(INFORMATION SUPPLIED)

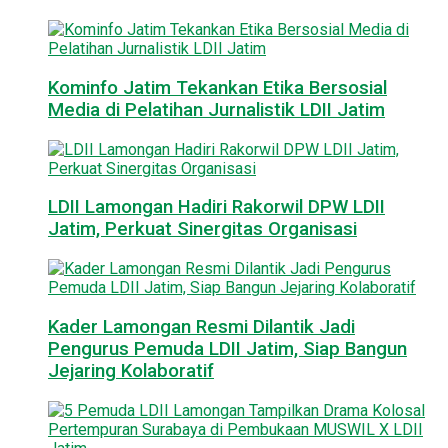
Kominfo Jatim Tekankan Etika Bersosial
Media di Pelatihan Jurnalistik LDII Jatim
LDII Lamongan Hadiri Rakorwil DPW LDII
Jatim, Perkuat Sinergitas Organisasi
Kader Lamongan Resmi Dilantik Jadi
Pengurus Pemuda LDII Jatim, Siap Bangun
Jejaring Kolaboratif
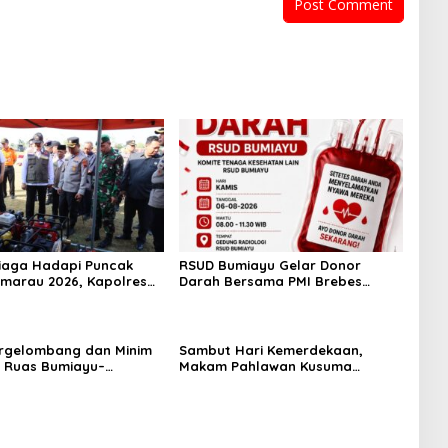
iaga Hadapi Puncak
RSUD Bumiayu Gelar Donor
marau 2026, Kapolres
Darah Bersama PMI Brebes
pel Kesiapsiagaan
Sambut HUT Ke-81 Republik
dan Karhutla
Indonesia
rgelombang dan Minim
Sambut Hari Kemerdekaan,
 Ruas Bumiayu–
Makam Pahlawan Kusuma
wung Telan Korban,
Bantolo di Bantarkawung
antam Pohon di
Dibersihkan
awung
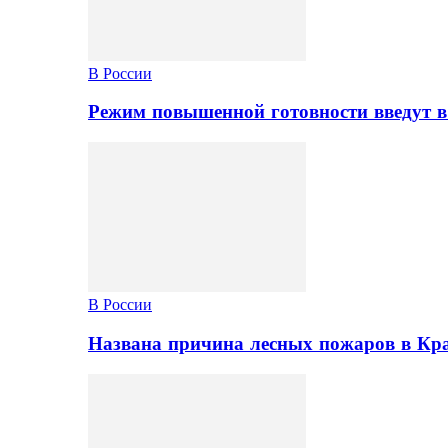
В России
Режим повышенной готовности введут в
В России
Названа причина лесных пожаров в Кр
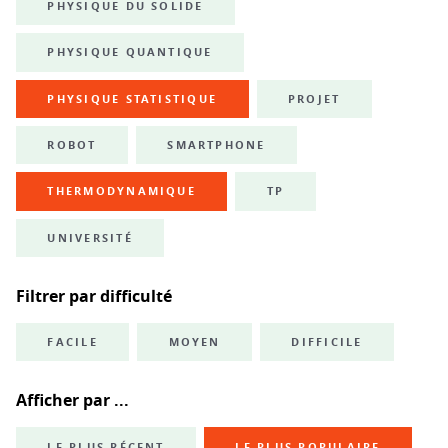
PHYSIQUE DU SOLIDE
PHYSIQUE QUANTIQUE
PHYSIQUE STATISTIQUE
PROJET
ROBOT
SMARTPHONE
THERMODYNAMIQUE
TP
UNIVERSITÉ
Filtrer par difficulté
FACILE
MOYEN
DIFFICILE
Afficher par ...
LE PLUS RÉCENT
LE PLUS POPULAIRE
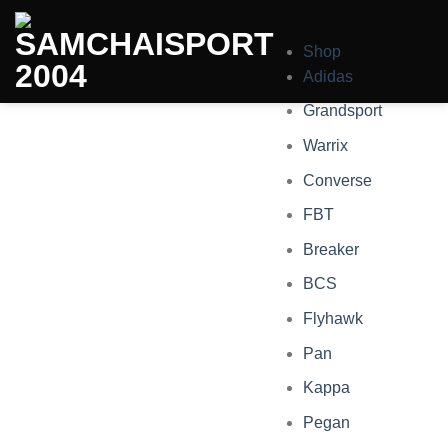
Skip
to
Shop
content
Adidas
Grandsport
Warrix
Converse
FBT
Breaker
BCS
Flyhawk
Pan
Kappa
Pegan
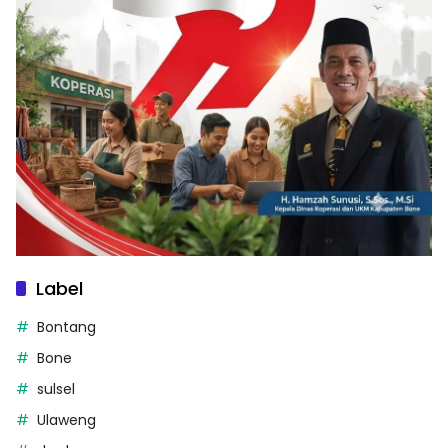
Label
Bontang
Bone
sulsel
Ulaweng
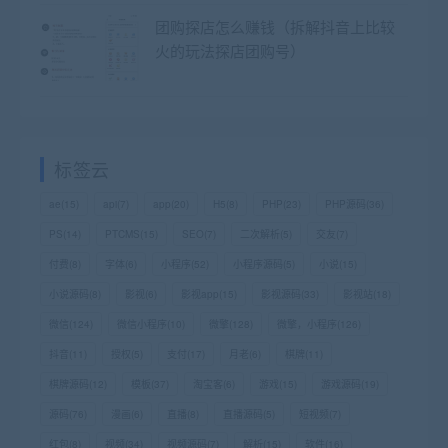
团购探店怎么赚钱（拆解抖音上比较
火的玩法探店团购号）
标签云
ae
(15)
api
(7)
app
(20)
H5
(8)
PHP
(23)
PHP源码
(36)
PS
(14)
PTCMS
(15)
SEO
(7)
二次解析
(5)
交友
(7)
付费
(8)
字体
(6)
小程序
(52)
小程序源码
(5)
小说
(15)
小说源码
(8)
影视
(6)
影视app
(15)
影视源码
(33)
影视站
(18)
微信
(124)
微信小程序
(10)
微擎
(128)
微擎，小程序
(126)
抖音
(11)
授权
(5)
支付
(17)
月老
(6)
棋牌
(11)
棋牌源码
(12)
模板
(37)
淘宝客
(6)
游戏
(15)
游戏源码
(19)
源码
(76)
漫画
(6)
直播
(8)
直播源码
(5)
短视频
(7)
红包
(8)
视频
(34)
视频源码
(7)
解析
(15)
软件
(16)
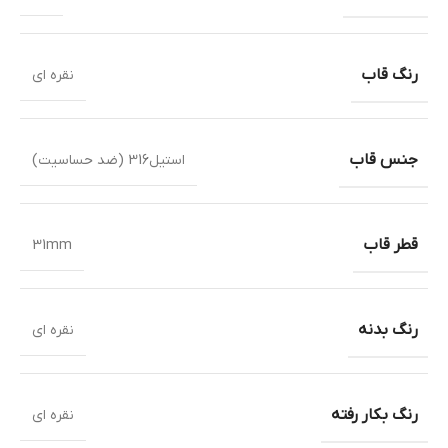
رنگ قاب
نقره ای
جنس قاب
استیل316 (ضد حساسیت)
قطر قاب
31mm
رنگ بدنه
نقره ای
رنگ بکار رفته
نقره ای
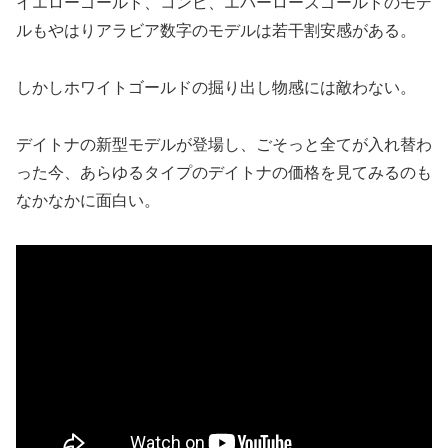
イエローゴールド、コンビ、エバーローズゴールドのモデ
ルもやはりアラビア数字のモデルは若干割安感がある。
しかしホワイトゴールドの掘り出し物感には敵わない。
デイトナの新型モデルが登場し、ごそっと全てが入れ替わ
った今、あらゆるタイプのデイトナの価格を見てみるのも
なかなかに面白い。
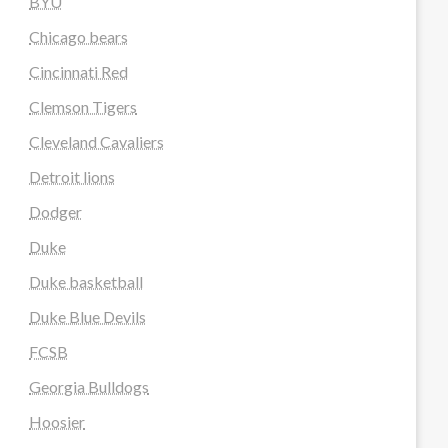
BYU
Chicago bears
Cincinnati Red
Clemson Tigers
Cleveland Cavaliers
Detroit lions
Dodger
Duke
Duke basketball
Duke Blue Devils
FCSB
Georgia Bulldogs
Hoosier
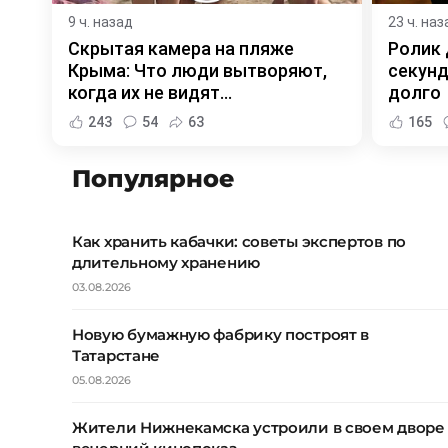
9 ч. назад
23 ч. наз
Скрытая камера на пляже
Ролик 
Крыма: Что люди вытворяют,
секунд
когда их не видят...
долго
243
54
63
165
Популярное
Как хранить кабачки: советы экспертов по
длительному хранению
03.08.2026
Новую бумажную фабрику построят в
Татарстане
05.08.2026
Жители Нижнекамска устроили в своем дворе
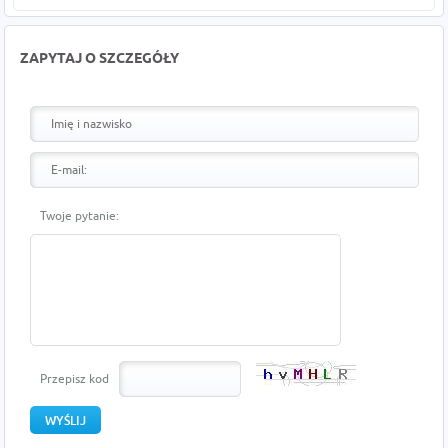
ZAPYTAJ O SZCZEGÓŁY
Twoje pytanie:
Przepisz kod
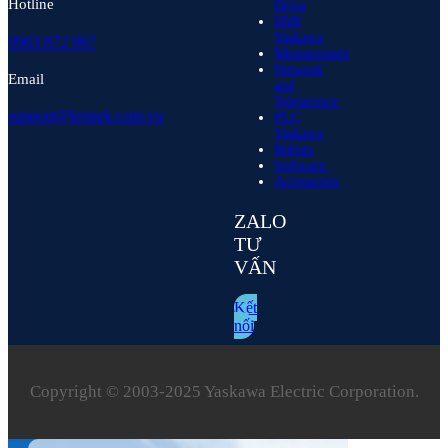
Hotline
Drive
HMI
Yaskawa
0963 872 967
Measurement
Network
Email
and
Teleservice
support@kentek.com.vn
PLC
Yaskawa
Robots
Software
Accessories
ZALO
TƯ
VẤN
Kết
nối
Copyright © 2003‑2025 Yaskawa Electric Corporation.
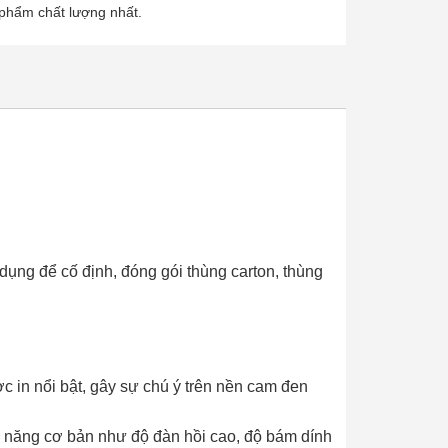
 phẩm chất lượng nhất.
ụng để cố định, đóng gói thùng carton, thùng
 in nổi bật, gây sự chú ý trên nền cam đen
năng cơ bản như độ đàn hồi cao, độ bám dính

(End INFORMATION SUPPLIED)

- [INSTRUCTIONS FOR THE TASK]:
Copy out every line of text from all of the records above, unchanged and in order, but leave out the pictures.

- [ANSWER]:
Kominfo Jatim Tekankan Etika Bersosial
Media di Pelatihan Jurnalistik LDII Jatim
LDII Lamongan Hadiri Rakorwil DPW LDII
Jatim, Perkuat Sinergitas Organisasi
Kader Lamongan Resmi Dilantik Jadi
Pengurus Pemuda LDII Jatim, Siap Bangun
Jejaring Kolaboratif
iaga Hadapi Puncak
RSUD Bumiayu Gelar Donor
marau 2026, Kapolres
Darah Bersama PMI Brebes
pel Kesiapsiagaan
Sambut HUT Ke-81 Republik
dan Karhutla
Indonesia
rgelombang dan Minim
Sambut Hari Kemerdekaan,
 Ruas Bumiayu–
Makam Pahlawan Kusuma
wung Telan Korban,
Bantolo di Bantarkawung
antam Pohon di
Dibersihkan
awung
В России
Режим повышенной готовности введут в
В России
Названа причина лесных пожаров в Кр
PHYSIQUE DU SOLIDE
PHYSIQUE QUANTIQUE
PHYSIQUE STATISTIQUE
PROJET
ROBOT
SMARTPHONE
THERMODYNAMIQUE
TP
UNIVERSITÉ
Filtrer par difficulté
FACILE
MOYEN
DIFFICILE
Afficher par ...
LE PLUS RÉCENT
LE PLUS POPULAIRE
Skip
to
Shop
content
Adidas
Grandsport
Warrix
Converse
FBT
Breaker
BCS
Flyhawk
Pan
Kappa
Pegan
Label
Bontang
Bone
sulsel
Ulaweng
团购探店怎么赚钱（拆解抖音上比较
火的玩法探店团购号）
标签云
ae
(15)
api
(7)
app
(20)
H5
(8)
PHP
(23)
PHP源码
(36)
PS
(14)
PTCMS
(15)
SEO
(7)
二次解析
(5)
交友
(7)
付费
(8)
字体
(6)
小程序
(52)
小程序源码
(5)
小说
(15)
小说源码
(8)
影视
(6)
影视app
(15)
影视源码
(33)
影视站
(18)
微信
(124)
微信小程序
(10)
微擎
(128)
微擎，小程序
(126)
抖音
(11)
授权
(5)
支付
(17)
月老
(6)
棋牌
(11)
棋牌源码
(12)
模板
(37)
淘宝客
(6)
游戏
(15)
游戏源码
(19)
源码
(76)
漫画
(6)
直播
(8)
直播源码
(5)
短视频
(7)
红包
(8)
视频
(34)
视频源码
(7)
解析
(15)
软件
(16)
رنگ قاب
نقره ای
جنس قاب
استیل316 (ضد حساسیت)
قطر قاب
31mm
رنگ بدنه
نقره ای
رنگ بکار رفته
نقره ای
イエローゴールド、コンビ、エバーローズゴールドのモデ
ルもやはりアラビア数字のモデルは若干割安感がある。
しかしホワイトゴールドの掘り出し物感には敵わない。
デイトナの新型モデルが登場し、ごそっと全てが入れ替わ
った今、あらゆるタイプのデイトナの価格を見てみるのも
なかなかに面白い。
BYU
Chicago bears
Cincinnati Red
Clemson Tigers
Cleveland Cavaliers
Detroit lions
Dodger
Duke
Duke basketball
Duke Blue Devils
FCSB
Georgia Bulldogs
Hoosier
9 ч. назад
23 ч. наз
Скрытая камера на пляже
Ролик 
Крыма: Что люди вытворяют,
секунд
когда их не видят...
долго
243
54
63
165
Популярное
Как хранить кабачки: советы экспертов по
длительному хранению
03.08.2026
Новую бумажную фабрику построят в
Татарстане
05.08.2026
Жители Нижнекамска устроили в своем дворе
ZAPYTAJ O SZCZEGÓŁY
Twoje pytanie:
Przepisz kod
Hotline
Drive
HMI
Yaskawa
0963 872 967
Measurement
Network
Email
and
Teleservice
support@kentek.com.vn
PLC
Yaskawa
Robots
Software
Accessories
ZALO
TƯ
VẤN
Kết
nối
Copyright © 2003‑2025 Yaskawa Electric Corporation.
 phẩm chất lượng nhất.
ụng để cố định, đóng gói thùng carton, thùng
 in nổi bật, gây sự chú ý trên nền cam đen
năng cơ bản như độ đàn hồi cao, độ bám dính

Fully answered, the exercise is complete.